The Telegraph recently sported the headline " Part Time Women Doctors are a 'risk'" to the NHS". The page showed a lady doctor reviewing x-rays. The lead into the article wrote
"Rising numbers of women doctors working part-tine present a 'huge risk' to the NHS, the General Medical Council (GMC) is warning, with hospitals potentially having to employ many more foreign-trained medics to plug gaps"
This headline has been replicated in numerous smaller publications around the UK.
Now, it is this negative headline that will cause shockwaves in most human resources departments in the National Health Service (NHS). It creates the impression that women doctors are a risk to the NHS and a threat to patient safety. This may well cause further discrimination during interviews where it will be assumed that a male doctor is more reliable. If this situation did occur, it would be entirely unacceptable. The headline is neither evidence based nor is it true.
One could argue that presenting such a negative view of women doctors in a leading national newspaper without any evidence is counterproductive and not in the public interest. On a cursory glance at the complaints statistics, it is interesting to note that the GMC's second annual State of Medical Education and Practice in the UK report found that nearly three quarters of all complaints in 2011 were about male doctors, though only 57% of all registered doctors were men. It therefore appears bizarre that the General Medical Council would pluck an idea out of thin air and assume female doctors were a risk to the NHS.
Risk can be linked to the disintegration of clinical teams over the years. This has been caused by the European Working Time Directive (EWTD) and junior doctor's shift systems. This has effectively damaged continuity of care. In April 2012, this was debated in Parliament . It is worth reading this debate in detail. One extract reads:-
"Doctors have been making the case strongly, and trying to get the political class to hear. They have warned that the working time directive is devastating the NHS in three ways. First, on doctor training, it is eroding the professional ethos that upholds the NHS, and beginning to replace it with a clock on, clock off culture. New generations of junior doctors will know only that. They will never know the old ethos that sustained our NHS. Secondly, the safety of patients--our constituents--is being seriously jeopardised daily. Thirdly, I am sure the Minister appreciates that the financial cost is absolutely massive. I will deal with those three issues in turn, before concluding on the final, biggest blow, which is that the directive does not achieve its aim of a better work-life balance for doctors, and in some cases it makes matters worse.
The previous Government estimated that the introduction of the EWTD, given the existing new deal limitation of a 56-hour working week for doctors, would be the equivalent of taking 4,000 doctors out of circulation. The Royal College of Surgeons estimated the loss of surgical time per month to be 400,000 hours. To put that into perspective, that is equivalent to 45 years of surgical time per month being lost to the NHS"
Of course, it is not as if the GMC has not been aware of these critical problems in work force planning. The medical establishment (including the GMC) were solely responsible for bringing in the EWTD and changing the junior doctors career structure (Modernising Medical Careers ) without first assessing the impact of their actions on the future of the workforce.
The implication is that the very nature of part-time doctors leads to a service failure.
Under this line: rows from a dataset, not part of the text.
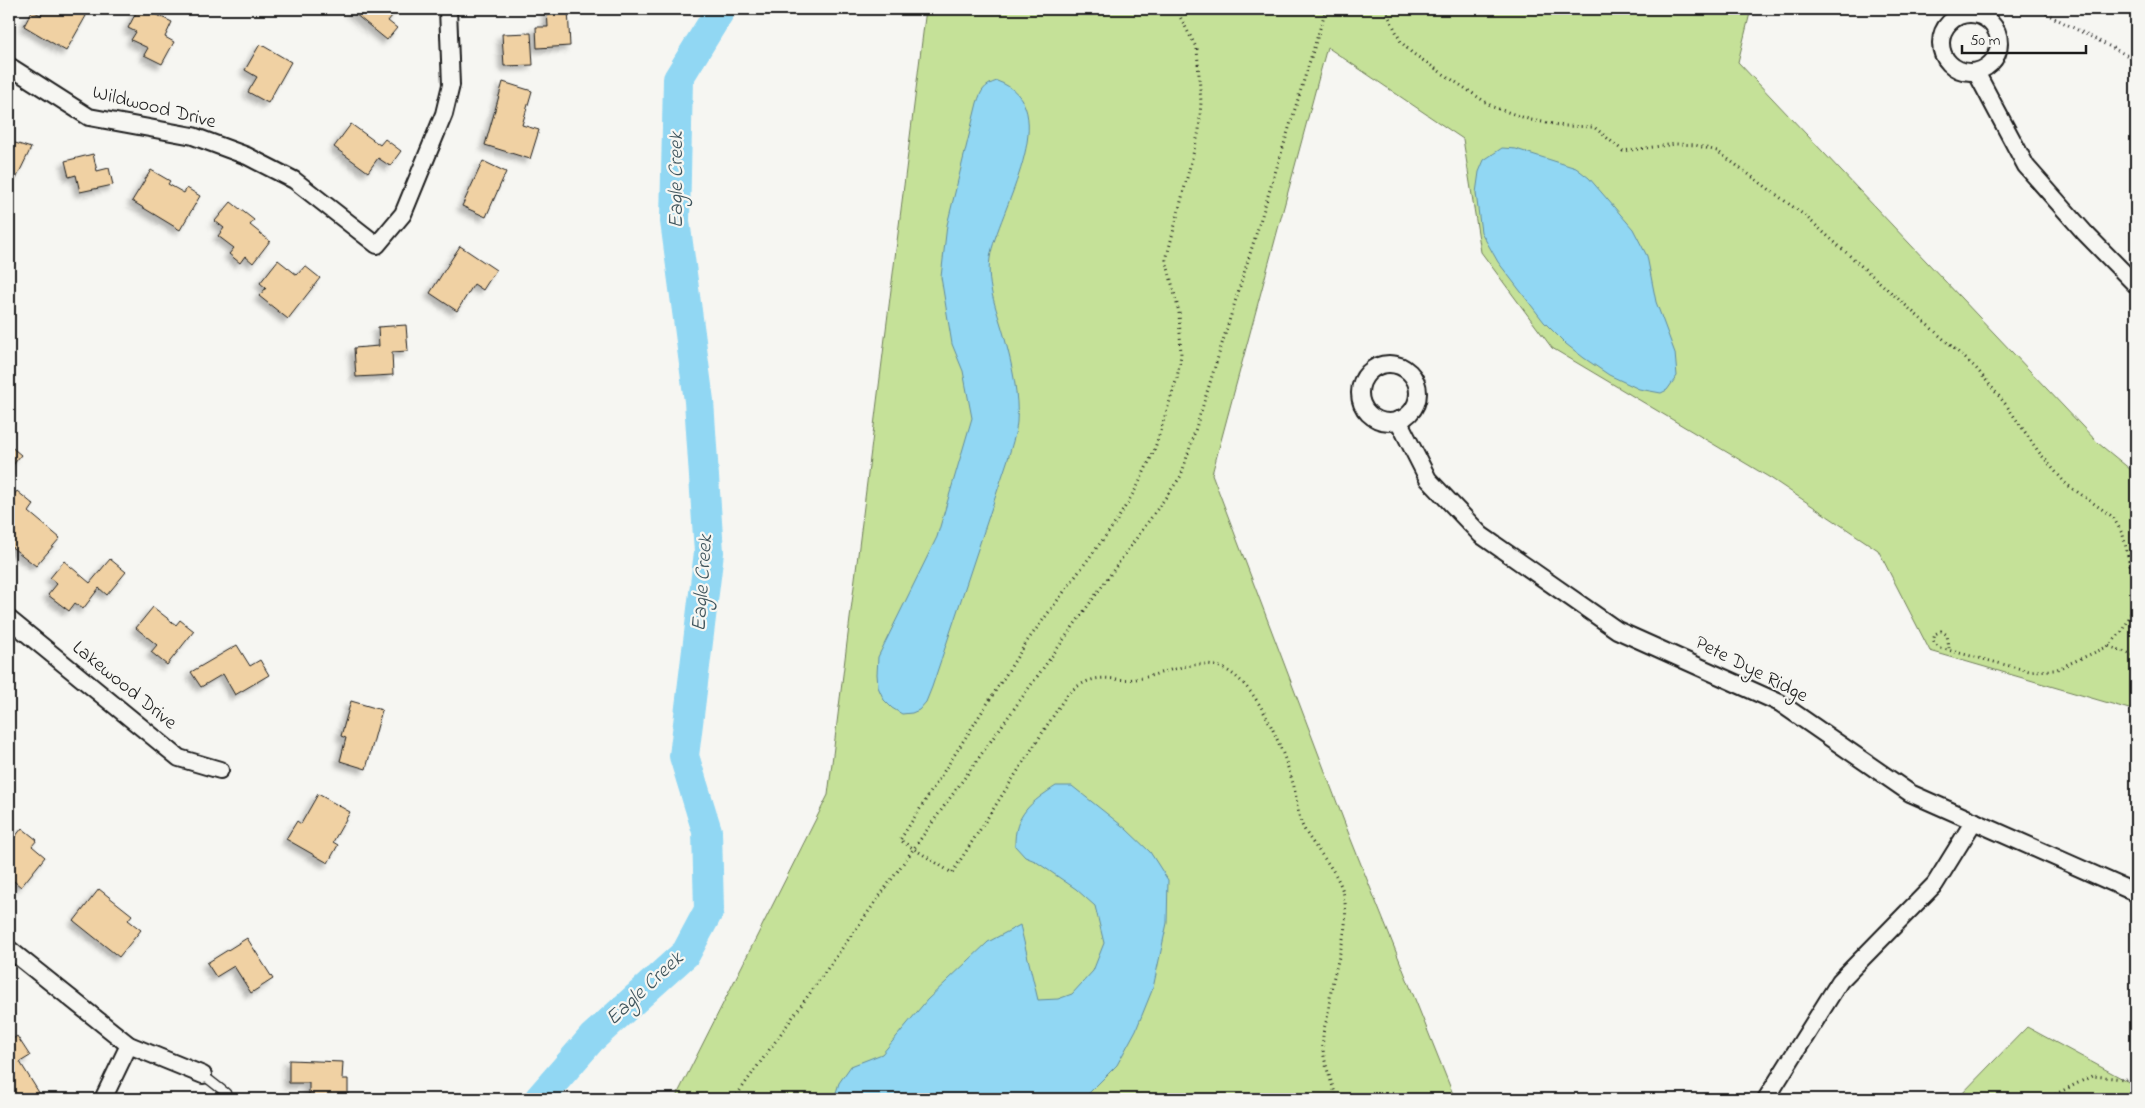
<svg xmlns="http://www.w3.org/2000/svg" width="2145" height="1108" font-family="'Indie Flower',sans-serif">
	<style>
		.green { fill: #c5e198; stroke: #707e5a }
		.water { fill: #91d7f3; stroke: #628c9d }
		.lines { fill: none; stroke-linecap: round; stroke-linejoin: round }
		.river { stroke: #91d7f3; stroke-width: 30 }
		.building { fill: #f0d1a3; stroke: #1c1c1c; filter: url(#shadow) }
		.lane-casing { stroke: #1c1c1c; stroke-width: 11 }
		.street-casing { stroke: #1c1c1c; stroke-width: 20 }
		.path { stroke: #1c1c1c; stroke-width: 3; stroke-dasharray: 1 4; stroke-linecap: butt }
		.lane { stroke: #f6f6f2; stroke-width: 8 }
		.street { stroke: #f6f6f2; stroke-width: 16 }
		.labels { text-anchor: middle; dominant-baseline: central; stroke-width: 4.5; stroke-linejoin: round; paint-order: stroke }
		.street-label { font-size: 20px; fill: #1c1c1c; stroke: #f6f6f2 }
		.water-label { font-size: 21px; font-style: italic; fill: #3f545c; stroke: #f6f6f2 }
	</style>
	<defs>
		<filter id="shadow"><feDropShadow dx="-4.5" dy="4.5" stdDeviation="2.5" flood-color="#0004"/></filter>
	</defs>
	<rect width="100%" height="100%" fill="#f6f6f2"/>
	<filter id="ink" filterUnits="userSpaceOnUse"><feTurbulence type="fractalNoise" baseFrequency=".02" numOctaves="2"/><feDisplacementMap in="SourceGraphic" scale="10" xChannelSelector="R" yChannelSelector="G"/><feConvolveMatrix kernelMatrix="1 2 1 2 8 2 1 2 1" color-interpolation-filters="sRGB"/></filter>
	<g filter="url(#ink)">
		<g class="green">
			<path d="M 926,9 L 1751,9 L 1738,62 L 2098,443 L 2136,474 L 2136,711 L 1930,651 L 1878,550 L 1772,479 L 1552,348 L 1481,252 L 1463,139 L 1327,47 L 1212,474 L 1350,837 L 1455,1099 L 675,1099 L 828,795 Z"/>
			<path d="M 2027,1027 L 2136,1086 L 2136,1099 L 1957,1099 Z"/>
		</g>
		<g class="water">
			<path d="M 997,81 C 1068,106 997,212 990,258 C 986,287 998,312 1005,339 C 1012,365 1019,396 1017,422 C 1016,434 1011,447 1008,459 L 932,687 L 926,702 L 919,710 L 912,713 L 902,714 L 892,708 L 884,700 L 878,687 L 877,674 L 878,657 L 937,537 L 972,418 L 963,371 L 952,344 L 941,277 L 947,225 L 977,103 C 981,91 984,85 997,81 Z"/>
			<path d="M 1502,148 L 1516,149 L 1576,168 L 1589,178 L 1633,229 L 1647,256 L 1656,302 L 1675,353 L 1677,376 L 1667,390 L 1661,393 L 1639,389 L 1609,375 L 1584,358 L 1566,344 L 1544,322 L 1498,262 L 1481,232 L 1476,193 L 1479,172 L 1484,160 Z"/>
			<path d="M 1056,786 L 1072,786 L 1126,829 L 1150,852 L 1168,880 L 1167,923 L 1153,988 L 1136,1030 L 1117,1065 L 1083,1099 L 834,1099 L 839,1083 L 851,1066 L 882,1054 L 927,1000 L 988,942 L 1020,925 L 1038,1000 L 1058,999 L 1072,994 L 1093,971 L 1104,943 L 1095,906 L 1076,889 L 1035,861 L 1025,857 L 1015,846 C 1014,815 1031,802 1056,786 Z"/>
		</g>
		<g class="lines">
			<path class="river" d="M 539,1099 L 592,1038 L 686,953 L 709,910 L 707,831 L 684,756 L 709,552 L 699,401 L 675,221 L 678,79 L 721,9"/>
		</g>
		<g class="building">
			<path d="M 45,9 L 56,9 L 63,13 L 65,9 L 83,9 L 81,12 L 86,16 L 66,51 L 24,26 L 32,11 L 41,15 Z"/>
			<path d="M 138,9 L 144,9 L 172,22 L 165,37 L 174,42 L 162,64 L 144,55 L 148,48 L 131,40 L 136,32 L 128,28 Z"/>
			<path d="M 349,9 L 393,9 L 396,11 L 388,21 L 397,28 L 387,40 Z"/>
			<path d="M 547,9 L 568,9 L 570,46 L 537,48 L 536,27 L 548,27 Z"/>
			<path d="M 531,33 L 533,65 L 504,66 L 502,34 Z"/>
			<path d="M 260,44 L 291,62 L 268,103 L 248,92 L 257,77 L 245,70 Z"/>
			<path d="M 503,82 L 532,91 L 522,125 L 539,130 L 530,159 L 485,145 Z"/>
			<path d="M 351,124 L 380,145 L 385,139 L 401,151 L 390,166 L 378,158 L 368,172 L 334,147 Z"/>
			<path d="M 9,141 L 31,148 L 16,179 L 9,175 Z"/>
			<path d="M 93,154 L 97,171 L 109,168 L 113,185 L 80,192 L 76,175 L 69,177 L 65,161 Z"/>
			<path d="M 483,161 L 506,172 L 486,217 L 462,206 Z"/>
			<path d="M 151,170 L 170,181 L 168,184 L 184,193 L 187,188 L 200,196 L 180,230 L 132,201 Z"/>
			<path d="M 231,202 L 254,220 L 250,225 L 270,241 L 253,263 L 245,256 L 240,263 L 229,254 L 234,248 L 218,236 L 224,228 L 215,221 Z"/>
			<path d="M 460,246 L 496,270 L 483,290 L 474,284 L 457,311 L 430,293 Z"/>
			<path d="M 278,260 L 297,275 L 305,266 L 320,278 L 288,319 L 259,296 L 266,288 L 260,283 Z"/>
			<path d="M 406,325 L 408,351 L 392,352 L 393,375 L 356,377 L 354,348 L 379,346 L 378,327 Z"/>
			<path d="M 9,445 L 21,455 L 9,470 Z"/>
			<path d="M 17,491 L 34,505 L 29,512 L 60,538 L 36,566 L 9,545 L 13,540 L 9,537 L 9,501 Z"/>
			<path d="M 110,559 L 126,572 L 107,595 L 99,588 L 83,609 L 75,603 L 69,611 L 48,595 L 57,584 L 50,578 L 64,561 L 90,583 Z"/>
			<path d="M 153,607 L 176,625 L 180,620 L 194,631 L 167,665 L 151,652 L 157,645 L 136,628 Z"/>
			<path d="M 237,645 L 250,666 L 260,660 L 269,675 L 235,695 L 223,674 L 201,687 L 191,672 Z"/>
			<path d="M 351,701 L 382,710 L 366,769 L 340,761 L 346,738 L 341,736 Z"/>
			<path d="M 318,794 L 350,812 L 333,842 L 338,845 L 328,863 L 286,839 L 297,821 L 301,824 Z"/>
			<path d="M 22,828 L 37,840 L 32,846 L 45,857 L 21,887 L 9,877 L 9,832 L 15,837 Z"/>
			<path d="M 99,889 L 132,915 L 128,920 L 141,930 L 119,957 L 74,921 Z"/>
			<path d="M 247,938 L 273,979 L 251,993 L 234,966 L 216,977 L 207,963 Z"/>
			<path d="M 17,1036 L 30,1056 L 20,1062 L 43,1099 L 9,1099 L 9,1042 Z"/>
			<path d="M 289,1060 L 343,1062 L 342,1079 L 348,1079 L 348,1099 L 309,1099 L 309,1083 L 289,1083 Z"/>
		</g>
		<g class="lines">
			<defs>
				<path id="lane" d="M 203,1075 L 226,1093"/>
				<g id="street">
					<circle cx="1970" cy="43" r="29"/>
					<path d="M 9,66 L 89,117 L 193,136 L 247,156 L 294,180 L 377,245 L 403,214 L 444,114 L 451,85 L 448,9"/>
					<path d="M 1976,72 L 2026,166 L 2085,233 L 2136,285"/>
					<circle cx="1389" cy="393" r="29"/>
					<path d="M 1398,420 L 1428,479 L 1481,535 L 1617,630 L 1780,703 L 1910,793 L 2136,893"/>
					<path d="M 9,619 L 179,758 L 220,770"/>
					<path d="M 9,949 L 129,1045 L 203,1075"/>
					<path d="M 103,1099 L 129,1045"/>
					<path d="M 1766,1099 L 1840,981 L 1935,884 L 1974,821"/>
				</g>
			</defs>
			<use href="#lane" class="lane-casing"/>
			<use href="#street" class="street-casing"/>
			<g class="path">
				<path d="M 1176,9 L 1197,49 L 1201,102 L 1199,131 L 1166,260 L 1179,312 L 1181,355 L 1177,378 L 1154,451 L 1137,487 L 1116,522 L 1028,640 L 900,840 L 952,873 L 1068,693 C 1103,666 1110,686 1146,677 C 1165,672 1186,664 1206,664 C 1253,666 1281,745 1293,783 C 1297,797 1297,814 1303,827 C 1316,852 1343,874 1345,903 C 1348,931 1338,958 1332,985 C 1330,996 1329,1007 1327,1019 C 1325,1025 1323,1031 1323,1037 C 1321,1057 1330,1077 1336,1096"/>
				<path d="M 1385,9 L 1401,42 L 1412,53 L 1493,107 L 1531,120 L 1564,126 L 1594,127 L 1623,151 L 1676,144 L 1695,145 L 1717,151 L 1804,215 L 1976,368 L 2007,406 L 2038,451 L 2066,484 L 2113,517 L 2123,535 L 2135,586 L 2133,609 L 2124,629 L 2109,646 L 2055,670 L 2029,671 L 1940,648 L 1933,641 L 1935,634 L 1941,631 L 1947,635 L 1949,648"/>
				<path d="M 2037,9 L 2136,60"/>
				<path d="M 2109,646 L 2136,656"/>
				<path d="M 734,1099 L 1181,476 L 1326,9"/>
				<path d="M 2046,1099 L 2092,1076 L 2136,1080"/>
			</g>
			<use href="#lane" class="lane"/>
			<use href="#street" class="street"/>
		</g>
	</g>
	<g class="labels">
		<g class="street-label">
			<text transform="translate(154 108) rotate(14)">Wildwood Drive</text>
			<text transform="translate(1751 670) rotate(27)">Pete Dye Ridge</text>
			<text transform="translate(124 686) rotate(39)">Lakewood Drive</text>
		</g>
		<g class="water-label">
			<text transform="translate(677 180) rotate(-90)">Eagle Creek</text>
			<text transform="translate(703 583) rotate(-86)">Eagle Creek</text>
			<text transform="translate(645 989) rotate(-43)">Eagle Creek</text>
		</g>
	</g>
	<rect width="2145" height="1108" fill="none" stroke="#f6f6f2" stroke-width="30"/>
	<rect x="15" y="15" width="2115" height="1078" fill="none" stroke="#1c1c1c" stroke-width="2" filter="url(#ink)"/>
	<path d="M1962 45v8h124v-8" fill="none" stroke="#1c1c1c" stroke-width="2.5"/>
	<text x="1970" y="45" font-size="15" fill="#1c1c1c" stroke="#f6f6f2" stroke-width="4" paint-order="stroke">50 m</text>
</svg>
Well, firstly, part-time doctors are a minority group. Secondly, good patient care in the NHS is linked to good team work. If the medical fraternity had preserved these clinical teams then the impact of the part-time doctor would not be cited as a 'risk'. The fact is that the current problems are a product of poor strategic management and forward planning of the NHS workforce. The net result is a weakened infrastructure with little tolerance for shortfalls which must then be made up by foreign doctors. Ironically, they too are often (unfairly) considered a risk to patient safety by the medical fraternity.
Instead of blaming the influx of women doctors into the profession, the medical establishment should be reviewing their previous mistakes. They should then find ways of correcting the current problems. For instance, adequate job sharing is a possibility. Currently supernumerary positions are not allowed although it is a valid option. The reintroduction of a sub-consultant grade is also another option. The solution does not lie in blaming women doctors, the solution lies in investigating the actual cause of the risk in the UK's hospitals.
The actual cause appears to be the European Working Time Directive and Modernising Medical Careers - both which appear to have been ill thought out with a negative impact on patient care.
It is of course even more interesting to note that the changes implemented by the medical fraternity did not lower the medical negligence bill. Indeed, it recently past the £1 billion mark . Perhaps the GMC will develop a broader mindset on the issues posing an actual threat to clinical safety instead of raising unreasonable doubts against a group of doctors who do their very best under difficult circumstances.
The catastrophic disintegration in continuity of care should to be corrected as a matter of urgency. Stronger clinical teams will improve patient safety and sustain any short falls. Perhaps the GMC could start by analysing the causes of the disintegration of continuity of care and then make constructive evidence based suggestions to improve patient safety. This would be a more pro-active positive approach in a environment where patient safety is paramount.